Wind is cheaper! Rich beachfront owners fight wind tooth and nail. Funny how they don't think lighthouses are blights on the shoreline. Oh, and a month of wind power can easily be stored up with pumped hydro.
The really criminal part is that the lone inventors' hands are badly handcuffed. You have no idea what they could do, and quickly.
PJD,
A tax may be useful under some circumstances. As a progressive, I suggest a progressive income tax.
Tax those most who have the most power to control/transform/ship resources.
I suggest doing away with virtually all flat/regressive/sales taxes which disproportionately hit the poor. Instead, close corporate loopholes and enact a highly progressive income tax. Don't even start it until the median income. i.e. those under the median pay zip.
I agree -- a tax may force a hand. But we have intense waste of tax dollars, subsidy of nuclear power, no real interest in D.C. with regard to alternative energy, etc. because the wealthy are in charge -- and the middle-class and working-class are paying for it. If it was the wealthy's own money going down the drain, they'd be better stewards.
A new flat/use/regressive tax on the middle-class and poor is just another way for the wealthy to offload some expensive onto those least able to pay for it.
Indeed -- think about it. The bulk of the new wealth generated in this country the past few decades has gone to the Boomers and the wealthy. Tax them.
You have to admit, it is pretty funny that the corporate governments can make such a big lie and have most people believe it. And getting that dork ex-vice-president to make a scary movie about "climate change" and then awarding him the Nobel Peace Prize was hilarious.

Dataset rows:
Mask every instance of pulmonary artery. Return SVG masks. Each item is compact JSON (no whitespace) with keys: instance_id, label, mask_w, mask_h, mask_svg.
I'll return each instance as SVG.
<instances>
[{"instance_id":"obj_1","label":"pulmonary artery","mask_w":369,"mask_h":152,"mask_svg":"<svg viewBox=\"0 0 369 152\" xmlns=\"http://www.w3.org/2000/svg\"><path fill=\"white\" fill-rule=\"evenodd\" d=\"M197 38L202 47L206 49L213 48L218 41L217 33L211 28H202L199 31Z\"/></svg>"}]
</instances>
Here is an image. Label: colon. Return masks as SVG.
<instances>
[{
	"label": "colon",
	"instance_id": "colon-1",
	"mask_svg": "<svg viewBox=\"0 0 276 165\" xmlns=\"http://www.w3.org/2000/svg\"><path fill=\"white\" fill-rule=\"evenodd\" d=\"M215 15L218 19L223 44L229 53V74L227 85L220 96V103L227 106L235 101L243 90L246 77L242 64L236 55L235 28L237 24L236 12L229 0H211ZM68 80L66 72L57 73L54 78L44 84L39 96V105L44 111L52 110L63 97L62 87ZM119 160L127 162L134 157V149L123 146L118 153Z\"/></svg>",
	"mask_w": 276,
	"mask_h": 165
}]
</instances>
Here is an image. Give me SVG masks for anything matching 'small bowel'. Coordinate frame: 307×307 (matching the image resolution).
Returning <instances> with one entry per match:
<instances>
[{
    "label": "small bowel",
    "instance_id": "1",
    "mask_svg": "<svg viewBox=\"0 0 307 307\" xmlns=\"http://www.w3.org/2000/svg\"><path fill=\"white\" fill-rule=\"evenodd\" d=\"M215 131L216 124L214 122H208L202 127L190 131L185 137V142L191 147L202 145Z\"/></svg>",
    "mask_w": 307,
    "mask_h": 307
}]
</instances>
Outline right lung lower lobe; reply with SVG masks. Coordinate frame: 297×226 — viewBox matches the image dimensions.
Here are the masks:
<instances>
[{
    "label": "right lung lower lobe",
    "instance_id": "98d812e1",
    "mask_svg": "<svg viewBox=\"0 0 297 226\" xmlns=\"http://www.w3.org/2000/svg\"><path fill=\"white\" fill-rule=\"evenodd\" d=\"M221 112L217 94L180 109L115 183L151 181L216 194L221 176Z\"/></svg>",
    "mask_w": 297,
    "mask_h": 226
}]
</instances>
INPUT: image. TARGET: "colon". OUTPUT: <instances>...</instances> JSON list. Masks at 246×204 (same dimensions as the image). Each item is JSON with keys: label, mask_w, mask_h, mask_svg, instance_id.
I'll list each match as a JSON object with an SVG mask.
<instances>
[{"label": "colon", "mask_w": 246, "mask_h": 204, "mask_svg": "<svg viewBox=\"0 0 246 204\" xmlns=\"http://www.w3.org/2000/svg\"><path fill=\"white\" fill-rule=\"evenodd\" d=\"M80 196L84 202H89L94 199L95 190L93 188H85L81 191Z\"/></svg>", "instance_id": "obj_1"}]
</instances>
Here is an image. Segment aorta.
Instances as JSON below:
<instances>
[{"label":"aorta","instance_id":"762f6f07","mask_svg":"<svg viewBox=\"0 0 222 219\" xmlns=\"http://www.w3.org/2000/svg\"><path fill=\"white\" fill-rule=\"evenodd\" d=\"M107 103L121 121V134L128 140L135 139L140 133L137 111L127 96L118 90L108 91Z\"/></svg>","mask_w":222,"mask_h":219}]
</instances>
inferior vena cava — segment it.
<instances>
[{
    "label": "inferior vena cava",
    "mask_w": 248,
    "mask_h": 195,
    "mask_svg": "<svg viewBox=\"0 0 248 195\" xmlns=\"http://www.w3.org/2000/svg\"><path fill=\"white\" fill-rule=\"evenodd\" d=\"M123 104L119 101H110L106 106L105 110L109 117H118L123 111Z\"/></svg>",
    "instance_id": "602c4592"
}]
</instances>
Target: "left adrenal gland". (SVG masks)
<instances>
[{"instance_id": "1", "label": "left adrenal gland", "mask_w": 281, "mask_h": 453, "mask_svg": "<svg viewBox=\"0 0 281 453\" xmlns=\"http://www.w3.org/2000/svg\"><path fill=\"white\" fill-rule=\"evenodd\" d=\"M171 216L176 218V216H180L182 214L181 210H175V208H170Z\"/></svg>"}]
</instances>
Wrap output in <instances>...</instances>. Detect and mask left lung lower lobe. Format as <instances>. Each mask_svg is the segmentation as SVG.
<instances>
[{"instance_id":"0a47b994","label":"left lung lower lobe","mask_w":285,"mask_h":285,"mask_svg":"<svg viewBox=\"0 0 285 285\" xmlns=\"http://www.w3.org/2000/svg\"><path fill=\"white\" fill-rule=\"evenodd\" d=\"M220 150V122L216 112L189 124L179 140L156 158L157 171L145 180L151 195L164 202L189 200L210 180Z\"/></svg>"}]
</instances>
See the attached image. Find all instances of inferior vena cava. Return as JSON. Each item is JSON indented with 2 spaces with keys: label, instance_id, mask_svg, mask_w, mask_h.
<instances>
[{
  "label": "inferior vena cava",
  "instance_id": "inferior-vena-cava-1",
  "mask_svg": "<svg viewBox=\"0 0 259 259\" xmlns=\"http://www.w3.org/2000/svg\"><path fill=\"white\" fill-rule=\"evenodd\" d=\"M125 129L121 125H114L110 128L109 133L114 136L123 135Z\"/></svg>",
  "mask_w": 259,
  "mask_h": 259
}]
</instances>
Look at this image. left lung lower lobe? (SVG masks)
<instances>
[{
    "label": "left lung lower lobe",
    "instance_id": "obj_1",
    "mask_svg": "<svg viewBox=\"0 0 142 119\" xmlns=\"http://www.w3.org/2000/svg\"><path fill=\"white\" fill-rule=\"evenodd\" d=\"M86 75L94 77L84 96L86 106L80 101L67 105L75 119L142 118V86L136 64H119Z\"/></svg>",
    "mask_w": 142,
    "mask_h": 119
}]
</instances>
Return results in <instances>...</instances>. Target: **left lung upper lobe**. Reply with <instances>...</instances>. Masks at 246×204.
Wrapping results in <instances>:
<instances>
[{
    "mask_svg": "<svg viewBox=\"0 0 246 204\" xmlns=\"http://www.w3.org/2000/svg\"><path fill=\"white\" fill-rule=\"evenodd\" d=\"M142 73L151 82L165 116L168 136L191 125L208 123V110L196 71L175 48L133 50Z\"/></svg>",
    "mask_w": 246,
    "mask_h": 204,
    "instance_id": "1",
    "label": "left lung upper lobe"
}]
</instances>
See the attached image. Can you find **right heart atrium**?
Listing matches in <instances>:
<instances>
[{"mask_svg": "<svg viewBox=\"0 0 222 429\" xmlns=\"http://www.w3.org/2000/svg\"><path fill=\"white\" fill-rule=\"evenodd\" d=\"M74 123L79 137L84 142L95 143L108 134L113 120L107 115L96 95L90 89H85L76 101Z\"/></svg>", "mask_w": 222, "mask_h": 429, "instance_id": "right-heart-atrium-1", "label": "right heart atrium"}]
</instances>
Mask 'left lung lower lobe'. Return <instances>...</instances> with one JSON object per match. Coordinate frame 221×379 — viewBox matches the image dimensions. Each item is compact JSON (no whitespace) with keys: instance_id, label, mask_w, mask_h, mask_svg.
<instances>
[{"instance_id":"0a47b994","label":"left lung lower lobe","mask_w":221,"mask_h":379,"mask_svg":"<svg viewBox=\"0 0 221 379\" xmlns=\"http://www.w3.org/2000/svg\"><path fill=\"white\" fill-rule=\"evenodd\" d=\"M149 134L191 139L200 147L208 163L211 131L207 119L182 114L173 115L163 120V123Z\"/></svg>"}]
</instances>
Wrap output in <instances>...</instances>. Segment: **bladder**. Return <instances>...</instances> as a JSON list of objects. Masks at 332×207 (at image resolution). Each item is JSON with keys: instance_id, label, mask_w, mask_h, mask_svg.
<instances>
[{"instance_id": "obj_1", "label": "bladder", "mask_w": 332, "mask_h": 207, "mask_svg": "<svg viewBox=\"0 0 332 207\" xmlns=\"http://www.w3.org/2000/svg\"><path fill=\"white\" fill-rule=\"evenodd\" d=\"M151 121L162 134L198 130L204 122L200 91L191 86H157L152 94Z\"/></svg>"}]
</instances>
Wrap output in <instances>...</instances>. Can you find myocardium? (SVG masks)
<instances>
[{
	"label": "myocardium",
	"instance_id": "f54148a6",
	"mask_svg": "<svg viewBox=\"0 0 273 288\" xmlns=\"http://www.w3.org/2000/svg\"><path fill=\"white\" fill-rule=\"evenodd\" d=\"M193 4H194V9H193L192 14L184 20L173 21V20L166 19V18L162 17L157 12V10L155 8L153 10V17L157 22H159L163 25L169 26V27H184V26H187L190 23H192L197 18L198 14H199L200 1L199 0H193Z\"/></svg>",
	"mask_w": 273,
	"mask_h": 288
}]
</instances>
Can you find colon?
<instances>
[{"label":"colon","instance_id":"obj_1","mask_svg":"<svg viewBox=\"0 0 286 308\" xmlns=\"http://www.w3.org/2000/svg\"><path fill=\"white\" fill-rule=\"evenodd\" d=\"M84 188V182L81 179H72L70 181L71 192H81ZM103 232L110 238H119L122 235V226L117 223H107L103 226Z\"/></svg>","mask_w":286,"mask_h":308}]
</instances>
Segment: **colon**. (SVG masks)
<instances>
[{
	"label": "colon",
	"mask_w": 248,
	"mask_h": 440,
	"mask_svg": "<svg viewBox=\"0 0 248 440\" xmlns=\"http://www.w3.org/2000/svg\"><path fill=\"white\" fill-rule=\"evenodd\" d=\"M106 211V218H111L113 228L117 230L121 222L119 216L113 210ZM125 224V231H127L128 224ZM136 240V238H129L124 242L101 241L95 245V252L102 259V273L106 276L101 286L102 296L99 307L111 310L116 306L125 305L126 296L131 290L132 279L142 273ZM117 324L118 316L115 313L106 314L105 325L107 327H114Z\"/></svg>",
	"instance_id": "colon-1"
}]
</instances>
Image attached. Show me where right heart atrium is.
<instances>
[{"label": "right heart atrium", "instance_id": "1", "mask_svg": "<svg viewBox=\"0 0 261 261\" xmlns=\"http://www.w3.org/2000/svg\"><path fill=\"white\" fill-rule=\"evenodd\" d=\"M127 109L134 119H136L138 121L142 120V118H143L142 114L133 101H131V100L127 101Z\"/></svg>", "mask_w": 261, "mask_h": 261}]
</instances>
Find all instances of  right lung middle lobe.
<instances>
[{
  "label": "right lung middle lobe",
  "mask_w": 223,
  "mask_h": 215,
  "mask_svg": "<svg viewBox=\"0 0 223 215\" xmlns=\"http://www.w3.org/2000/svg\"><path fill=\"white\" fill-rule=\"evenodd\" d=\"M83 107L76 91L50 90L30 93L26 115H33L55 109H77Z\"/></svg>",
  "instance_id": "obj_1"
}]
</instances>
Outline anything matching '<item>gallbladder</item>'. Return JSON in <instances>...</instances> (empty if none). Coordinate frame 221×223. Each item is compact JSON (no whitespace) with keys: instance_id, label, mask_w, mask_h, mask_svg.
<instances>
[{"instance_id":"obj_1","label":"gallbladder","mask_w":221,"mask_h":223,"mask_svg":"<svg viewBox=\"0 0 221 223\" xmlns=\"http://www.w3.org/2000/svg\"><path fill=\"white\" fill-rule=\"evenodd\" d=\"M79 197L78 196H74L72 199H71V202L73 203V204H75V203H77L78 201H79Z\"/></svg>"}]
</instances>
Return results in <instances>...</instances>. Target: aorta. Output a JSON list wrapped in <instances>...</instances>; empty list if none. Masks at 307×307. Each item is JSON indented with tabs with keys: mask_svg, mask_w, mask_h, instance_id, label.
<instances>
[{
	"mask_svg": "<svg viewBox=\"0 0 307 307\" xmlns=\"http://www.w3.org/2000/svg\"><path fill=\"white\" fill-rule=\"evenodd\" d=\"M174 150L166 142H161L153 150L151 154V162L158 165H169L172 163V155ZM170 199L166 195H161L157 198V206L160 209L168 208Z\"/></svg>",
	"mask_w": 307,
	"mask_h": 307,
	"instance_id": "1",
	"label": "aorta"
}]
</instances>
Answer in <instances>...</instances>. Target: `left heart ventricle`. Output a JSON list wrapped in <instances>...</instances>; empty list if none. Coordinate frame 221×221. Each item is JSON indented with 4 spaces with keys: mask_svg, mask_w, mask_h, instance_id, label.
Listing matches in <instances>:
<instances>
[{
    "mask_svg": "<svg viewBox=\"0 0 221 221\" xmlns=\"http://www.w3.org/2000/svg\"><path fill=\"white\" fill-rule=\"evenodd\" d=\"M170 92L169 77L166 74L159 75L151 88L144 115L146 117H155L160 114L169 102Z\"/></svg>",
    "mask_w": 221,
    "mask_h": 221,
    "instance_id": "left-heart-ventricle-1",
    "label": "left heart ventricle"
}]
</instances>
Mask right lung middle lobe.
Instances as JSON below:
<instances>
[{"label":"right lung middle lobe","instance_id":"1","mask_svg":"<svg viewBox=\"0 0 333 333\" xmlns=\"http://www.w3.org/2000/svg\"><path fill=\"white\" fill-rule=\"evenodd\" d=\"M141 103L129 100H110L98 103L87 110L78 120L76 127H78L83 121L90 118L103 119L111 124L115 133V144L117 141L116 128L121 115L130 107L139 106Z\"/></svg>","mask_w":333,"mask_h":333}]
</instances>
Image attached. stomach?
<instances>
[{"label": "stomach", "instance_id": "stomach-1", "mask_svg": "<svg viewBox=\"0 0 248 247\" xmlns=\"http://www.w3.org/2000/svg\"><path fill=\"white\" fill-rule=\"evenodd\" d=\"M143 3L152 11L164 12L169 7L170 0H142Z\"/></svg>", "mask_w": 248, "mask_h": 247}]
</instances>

Parts of the exercise:
1. In the text on taxes and wind power, at what income level should the proposed progressive income tax begin?
2. Summarize the text on taxes and wind power in two sentences.

Task results:
1. At the median income, so those below it pay nothing.

2. Wind power is described as cheaper, storable for a month with pumped hydro, and opposed by rich beachfront owners. The text proposes replacing flat, regressive, and sales taxes with closed corporate loopholes and a highly progressive income tax starting at the median income, arguing that the wealthy are in charge while the middle and working classes pay.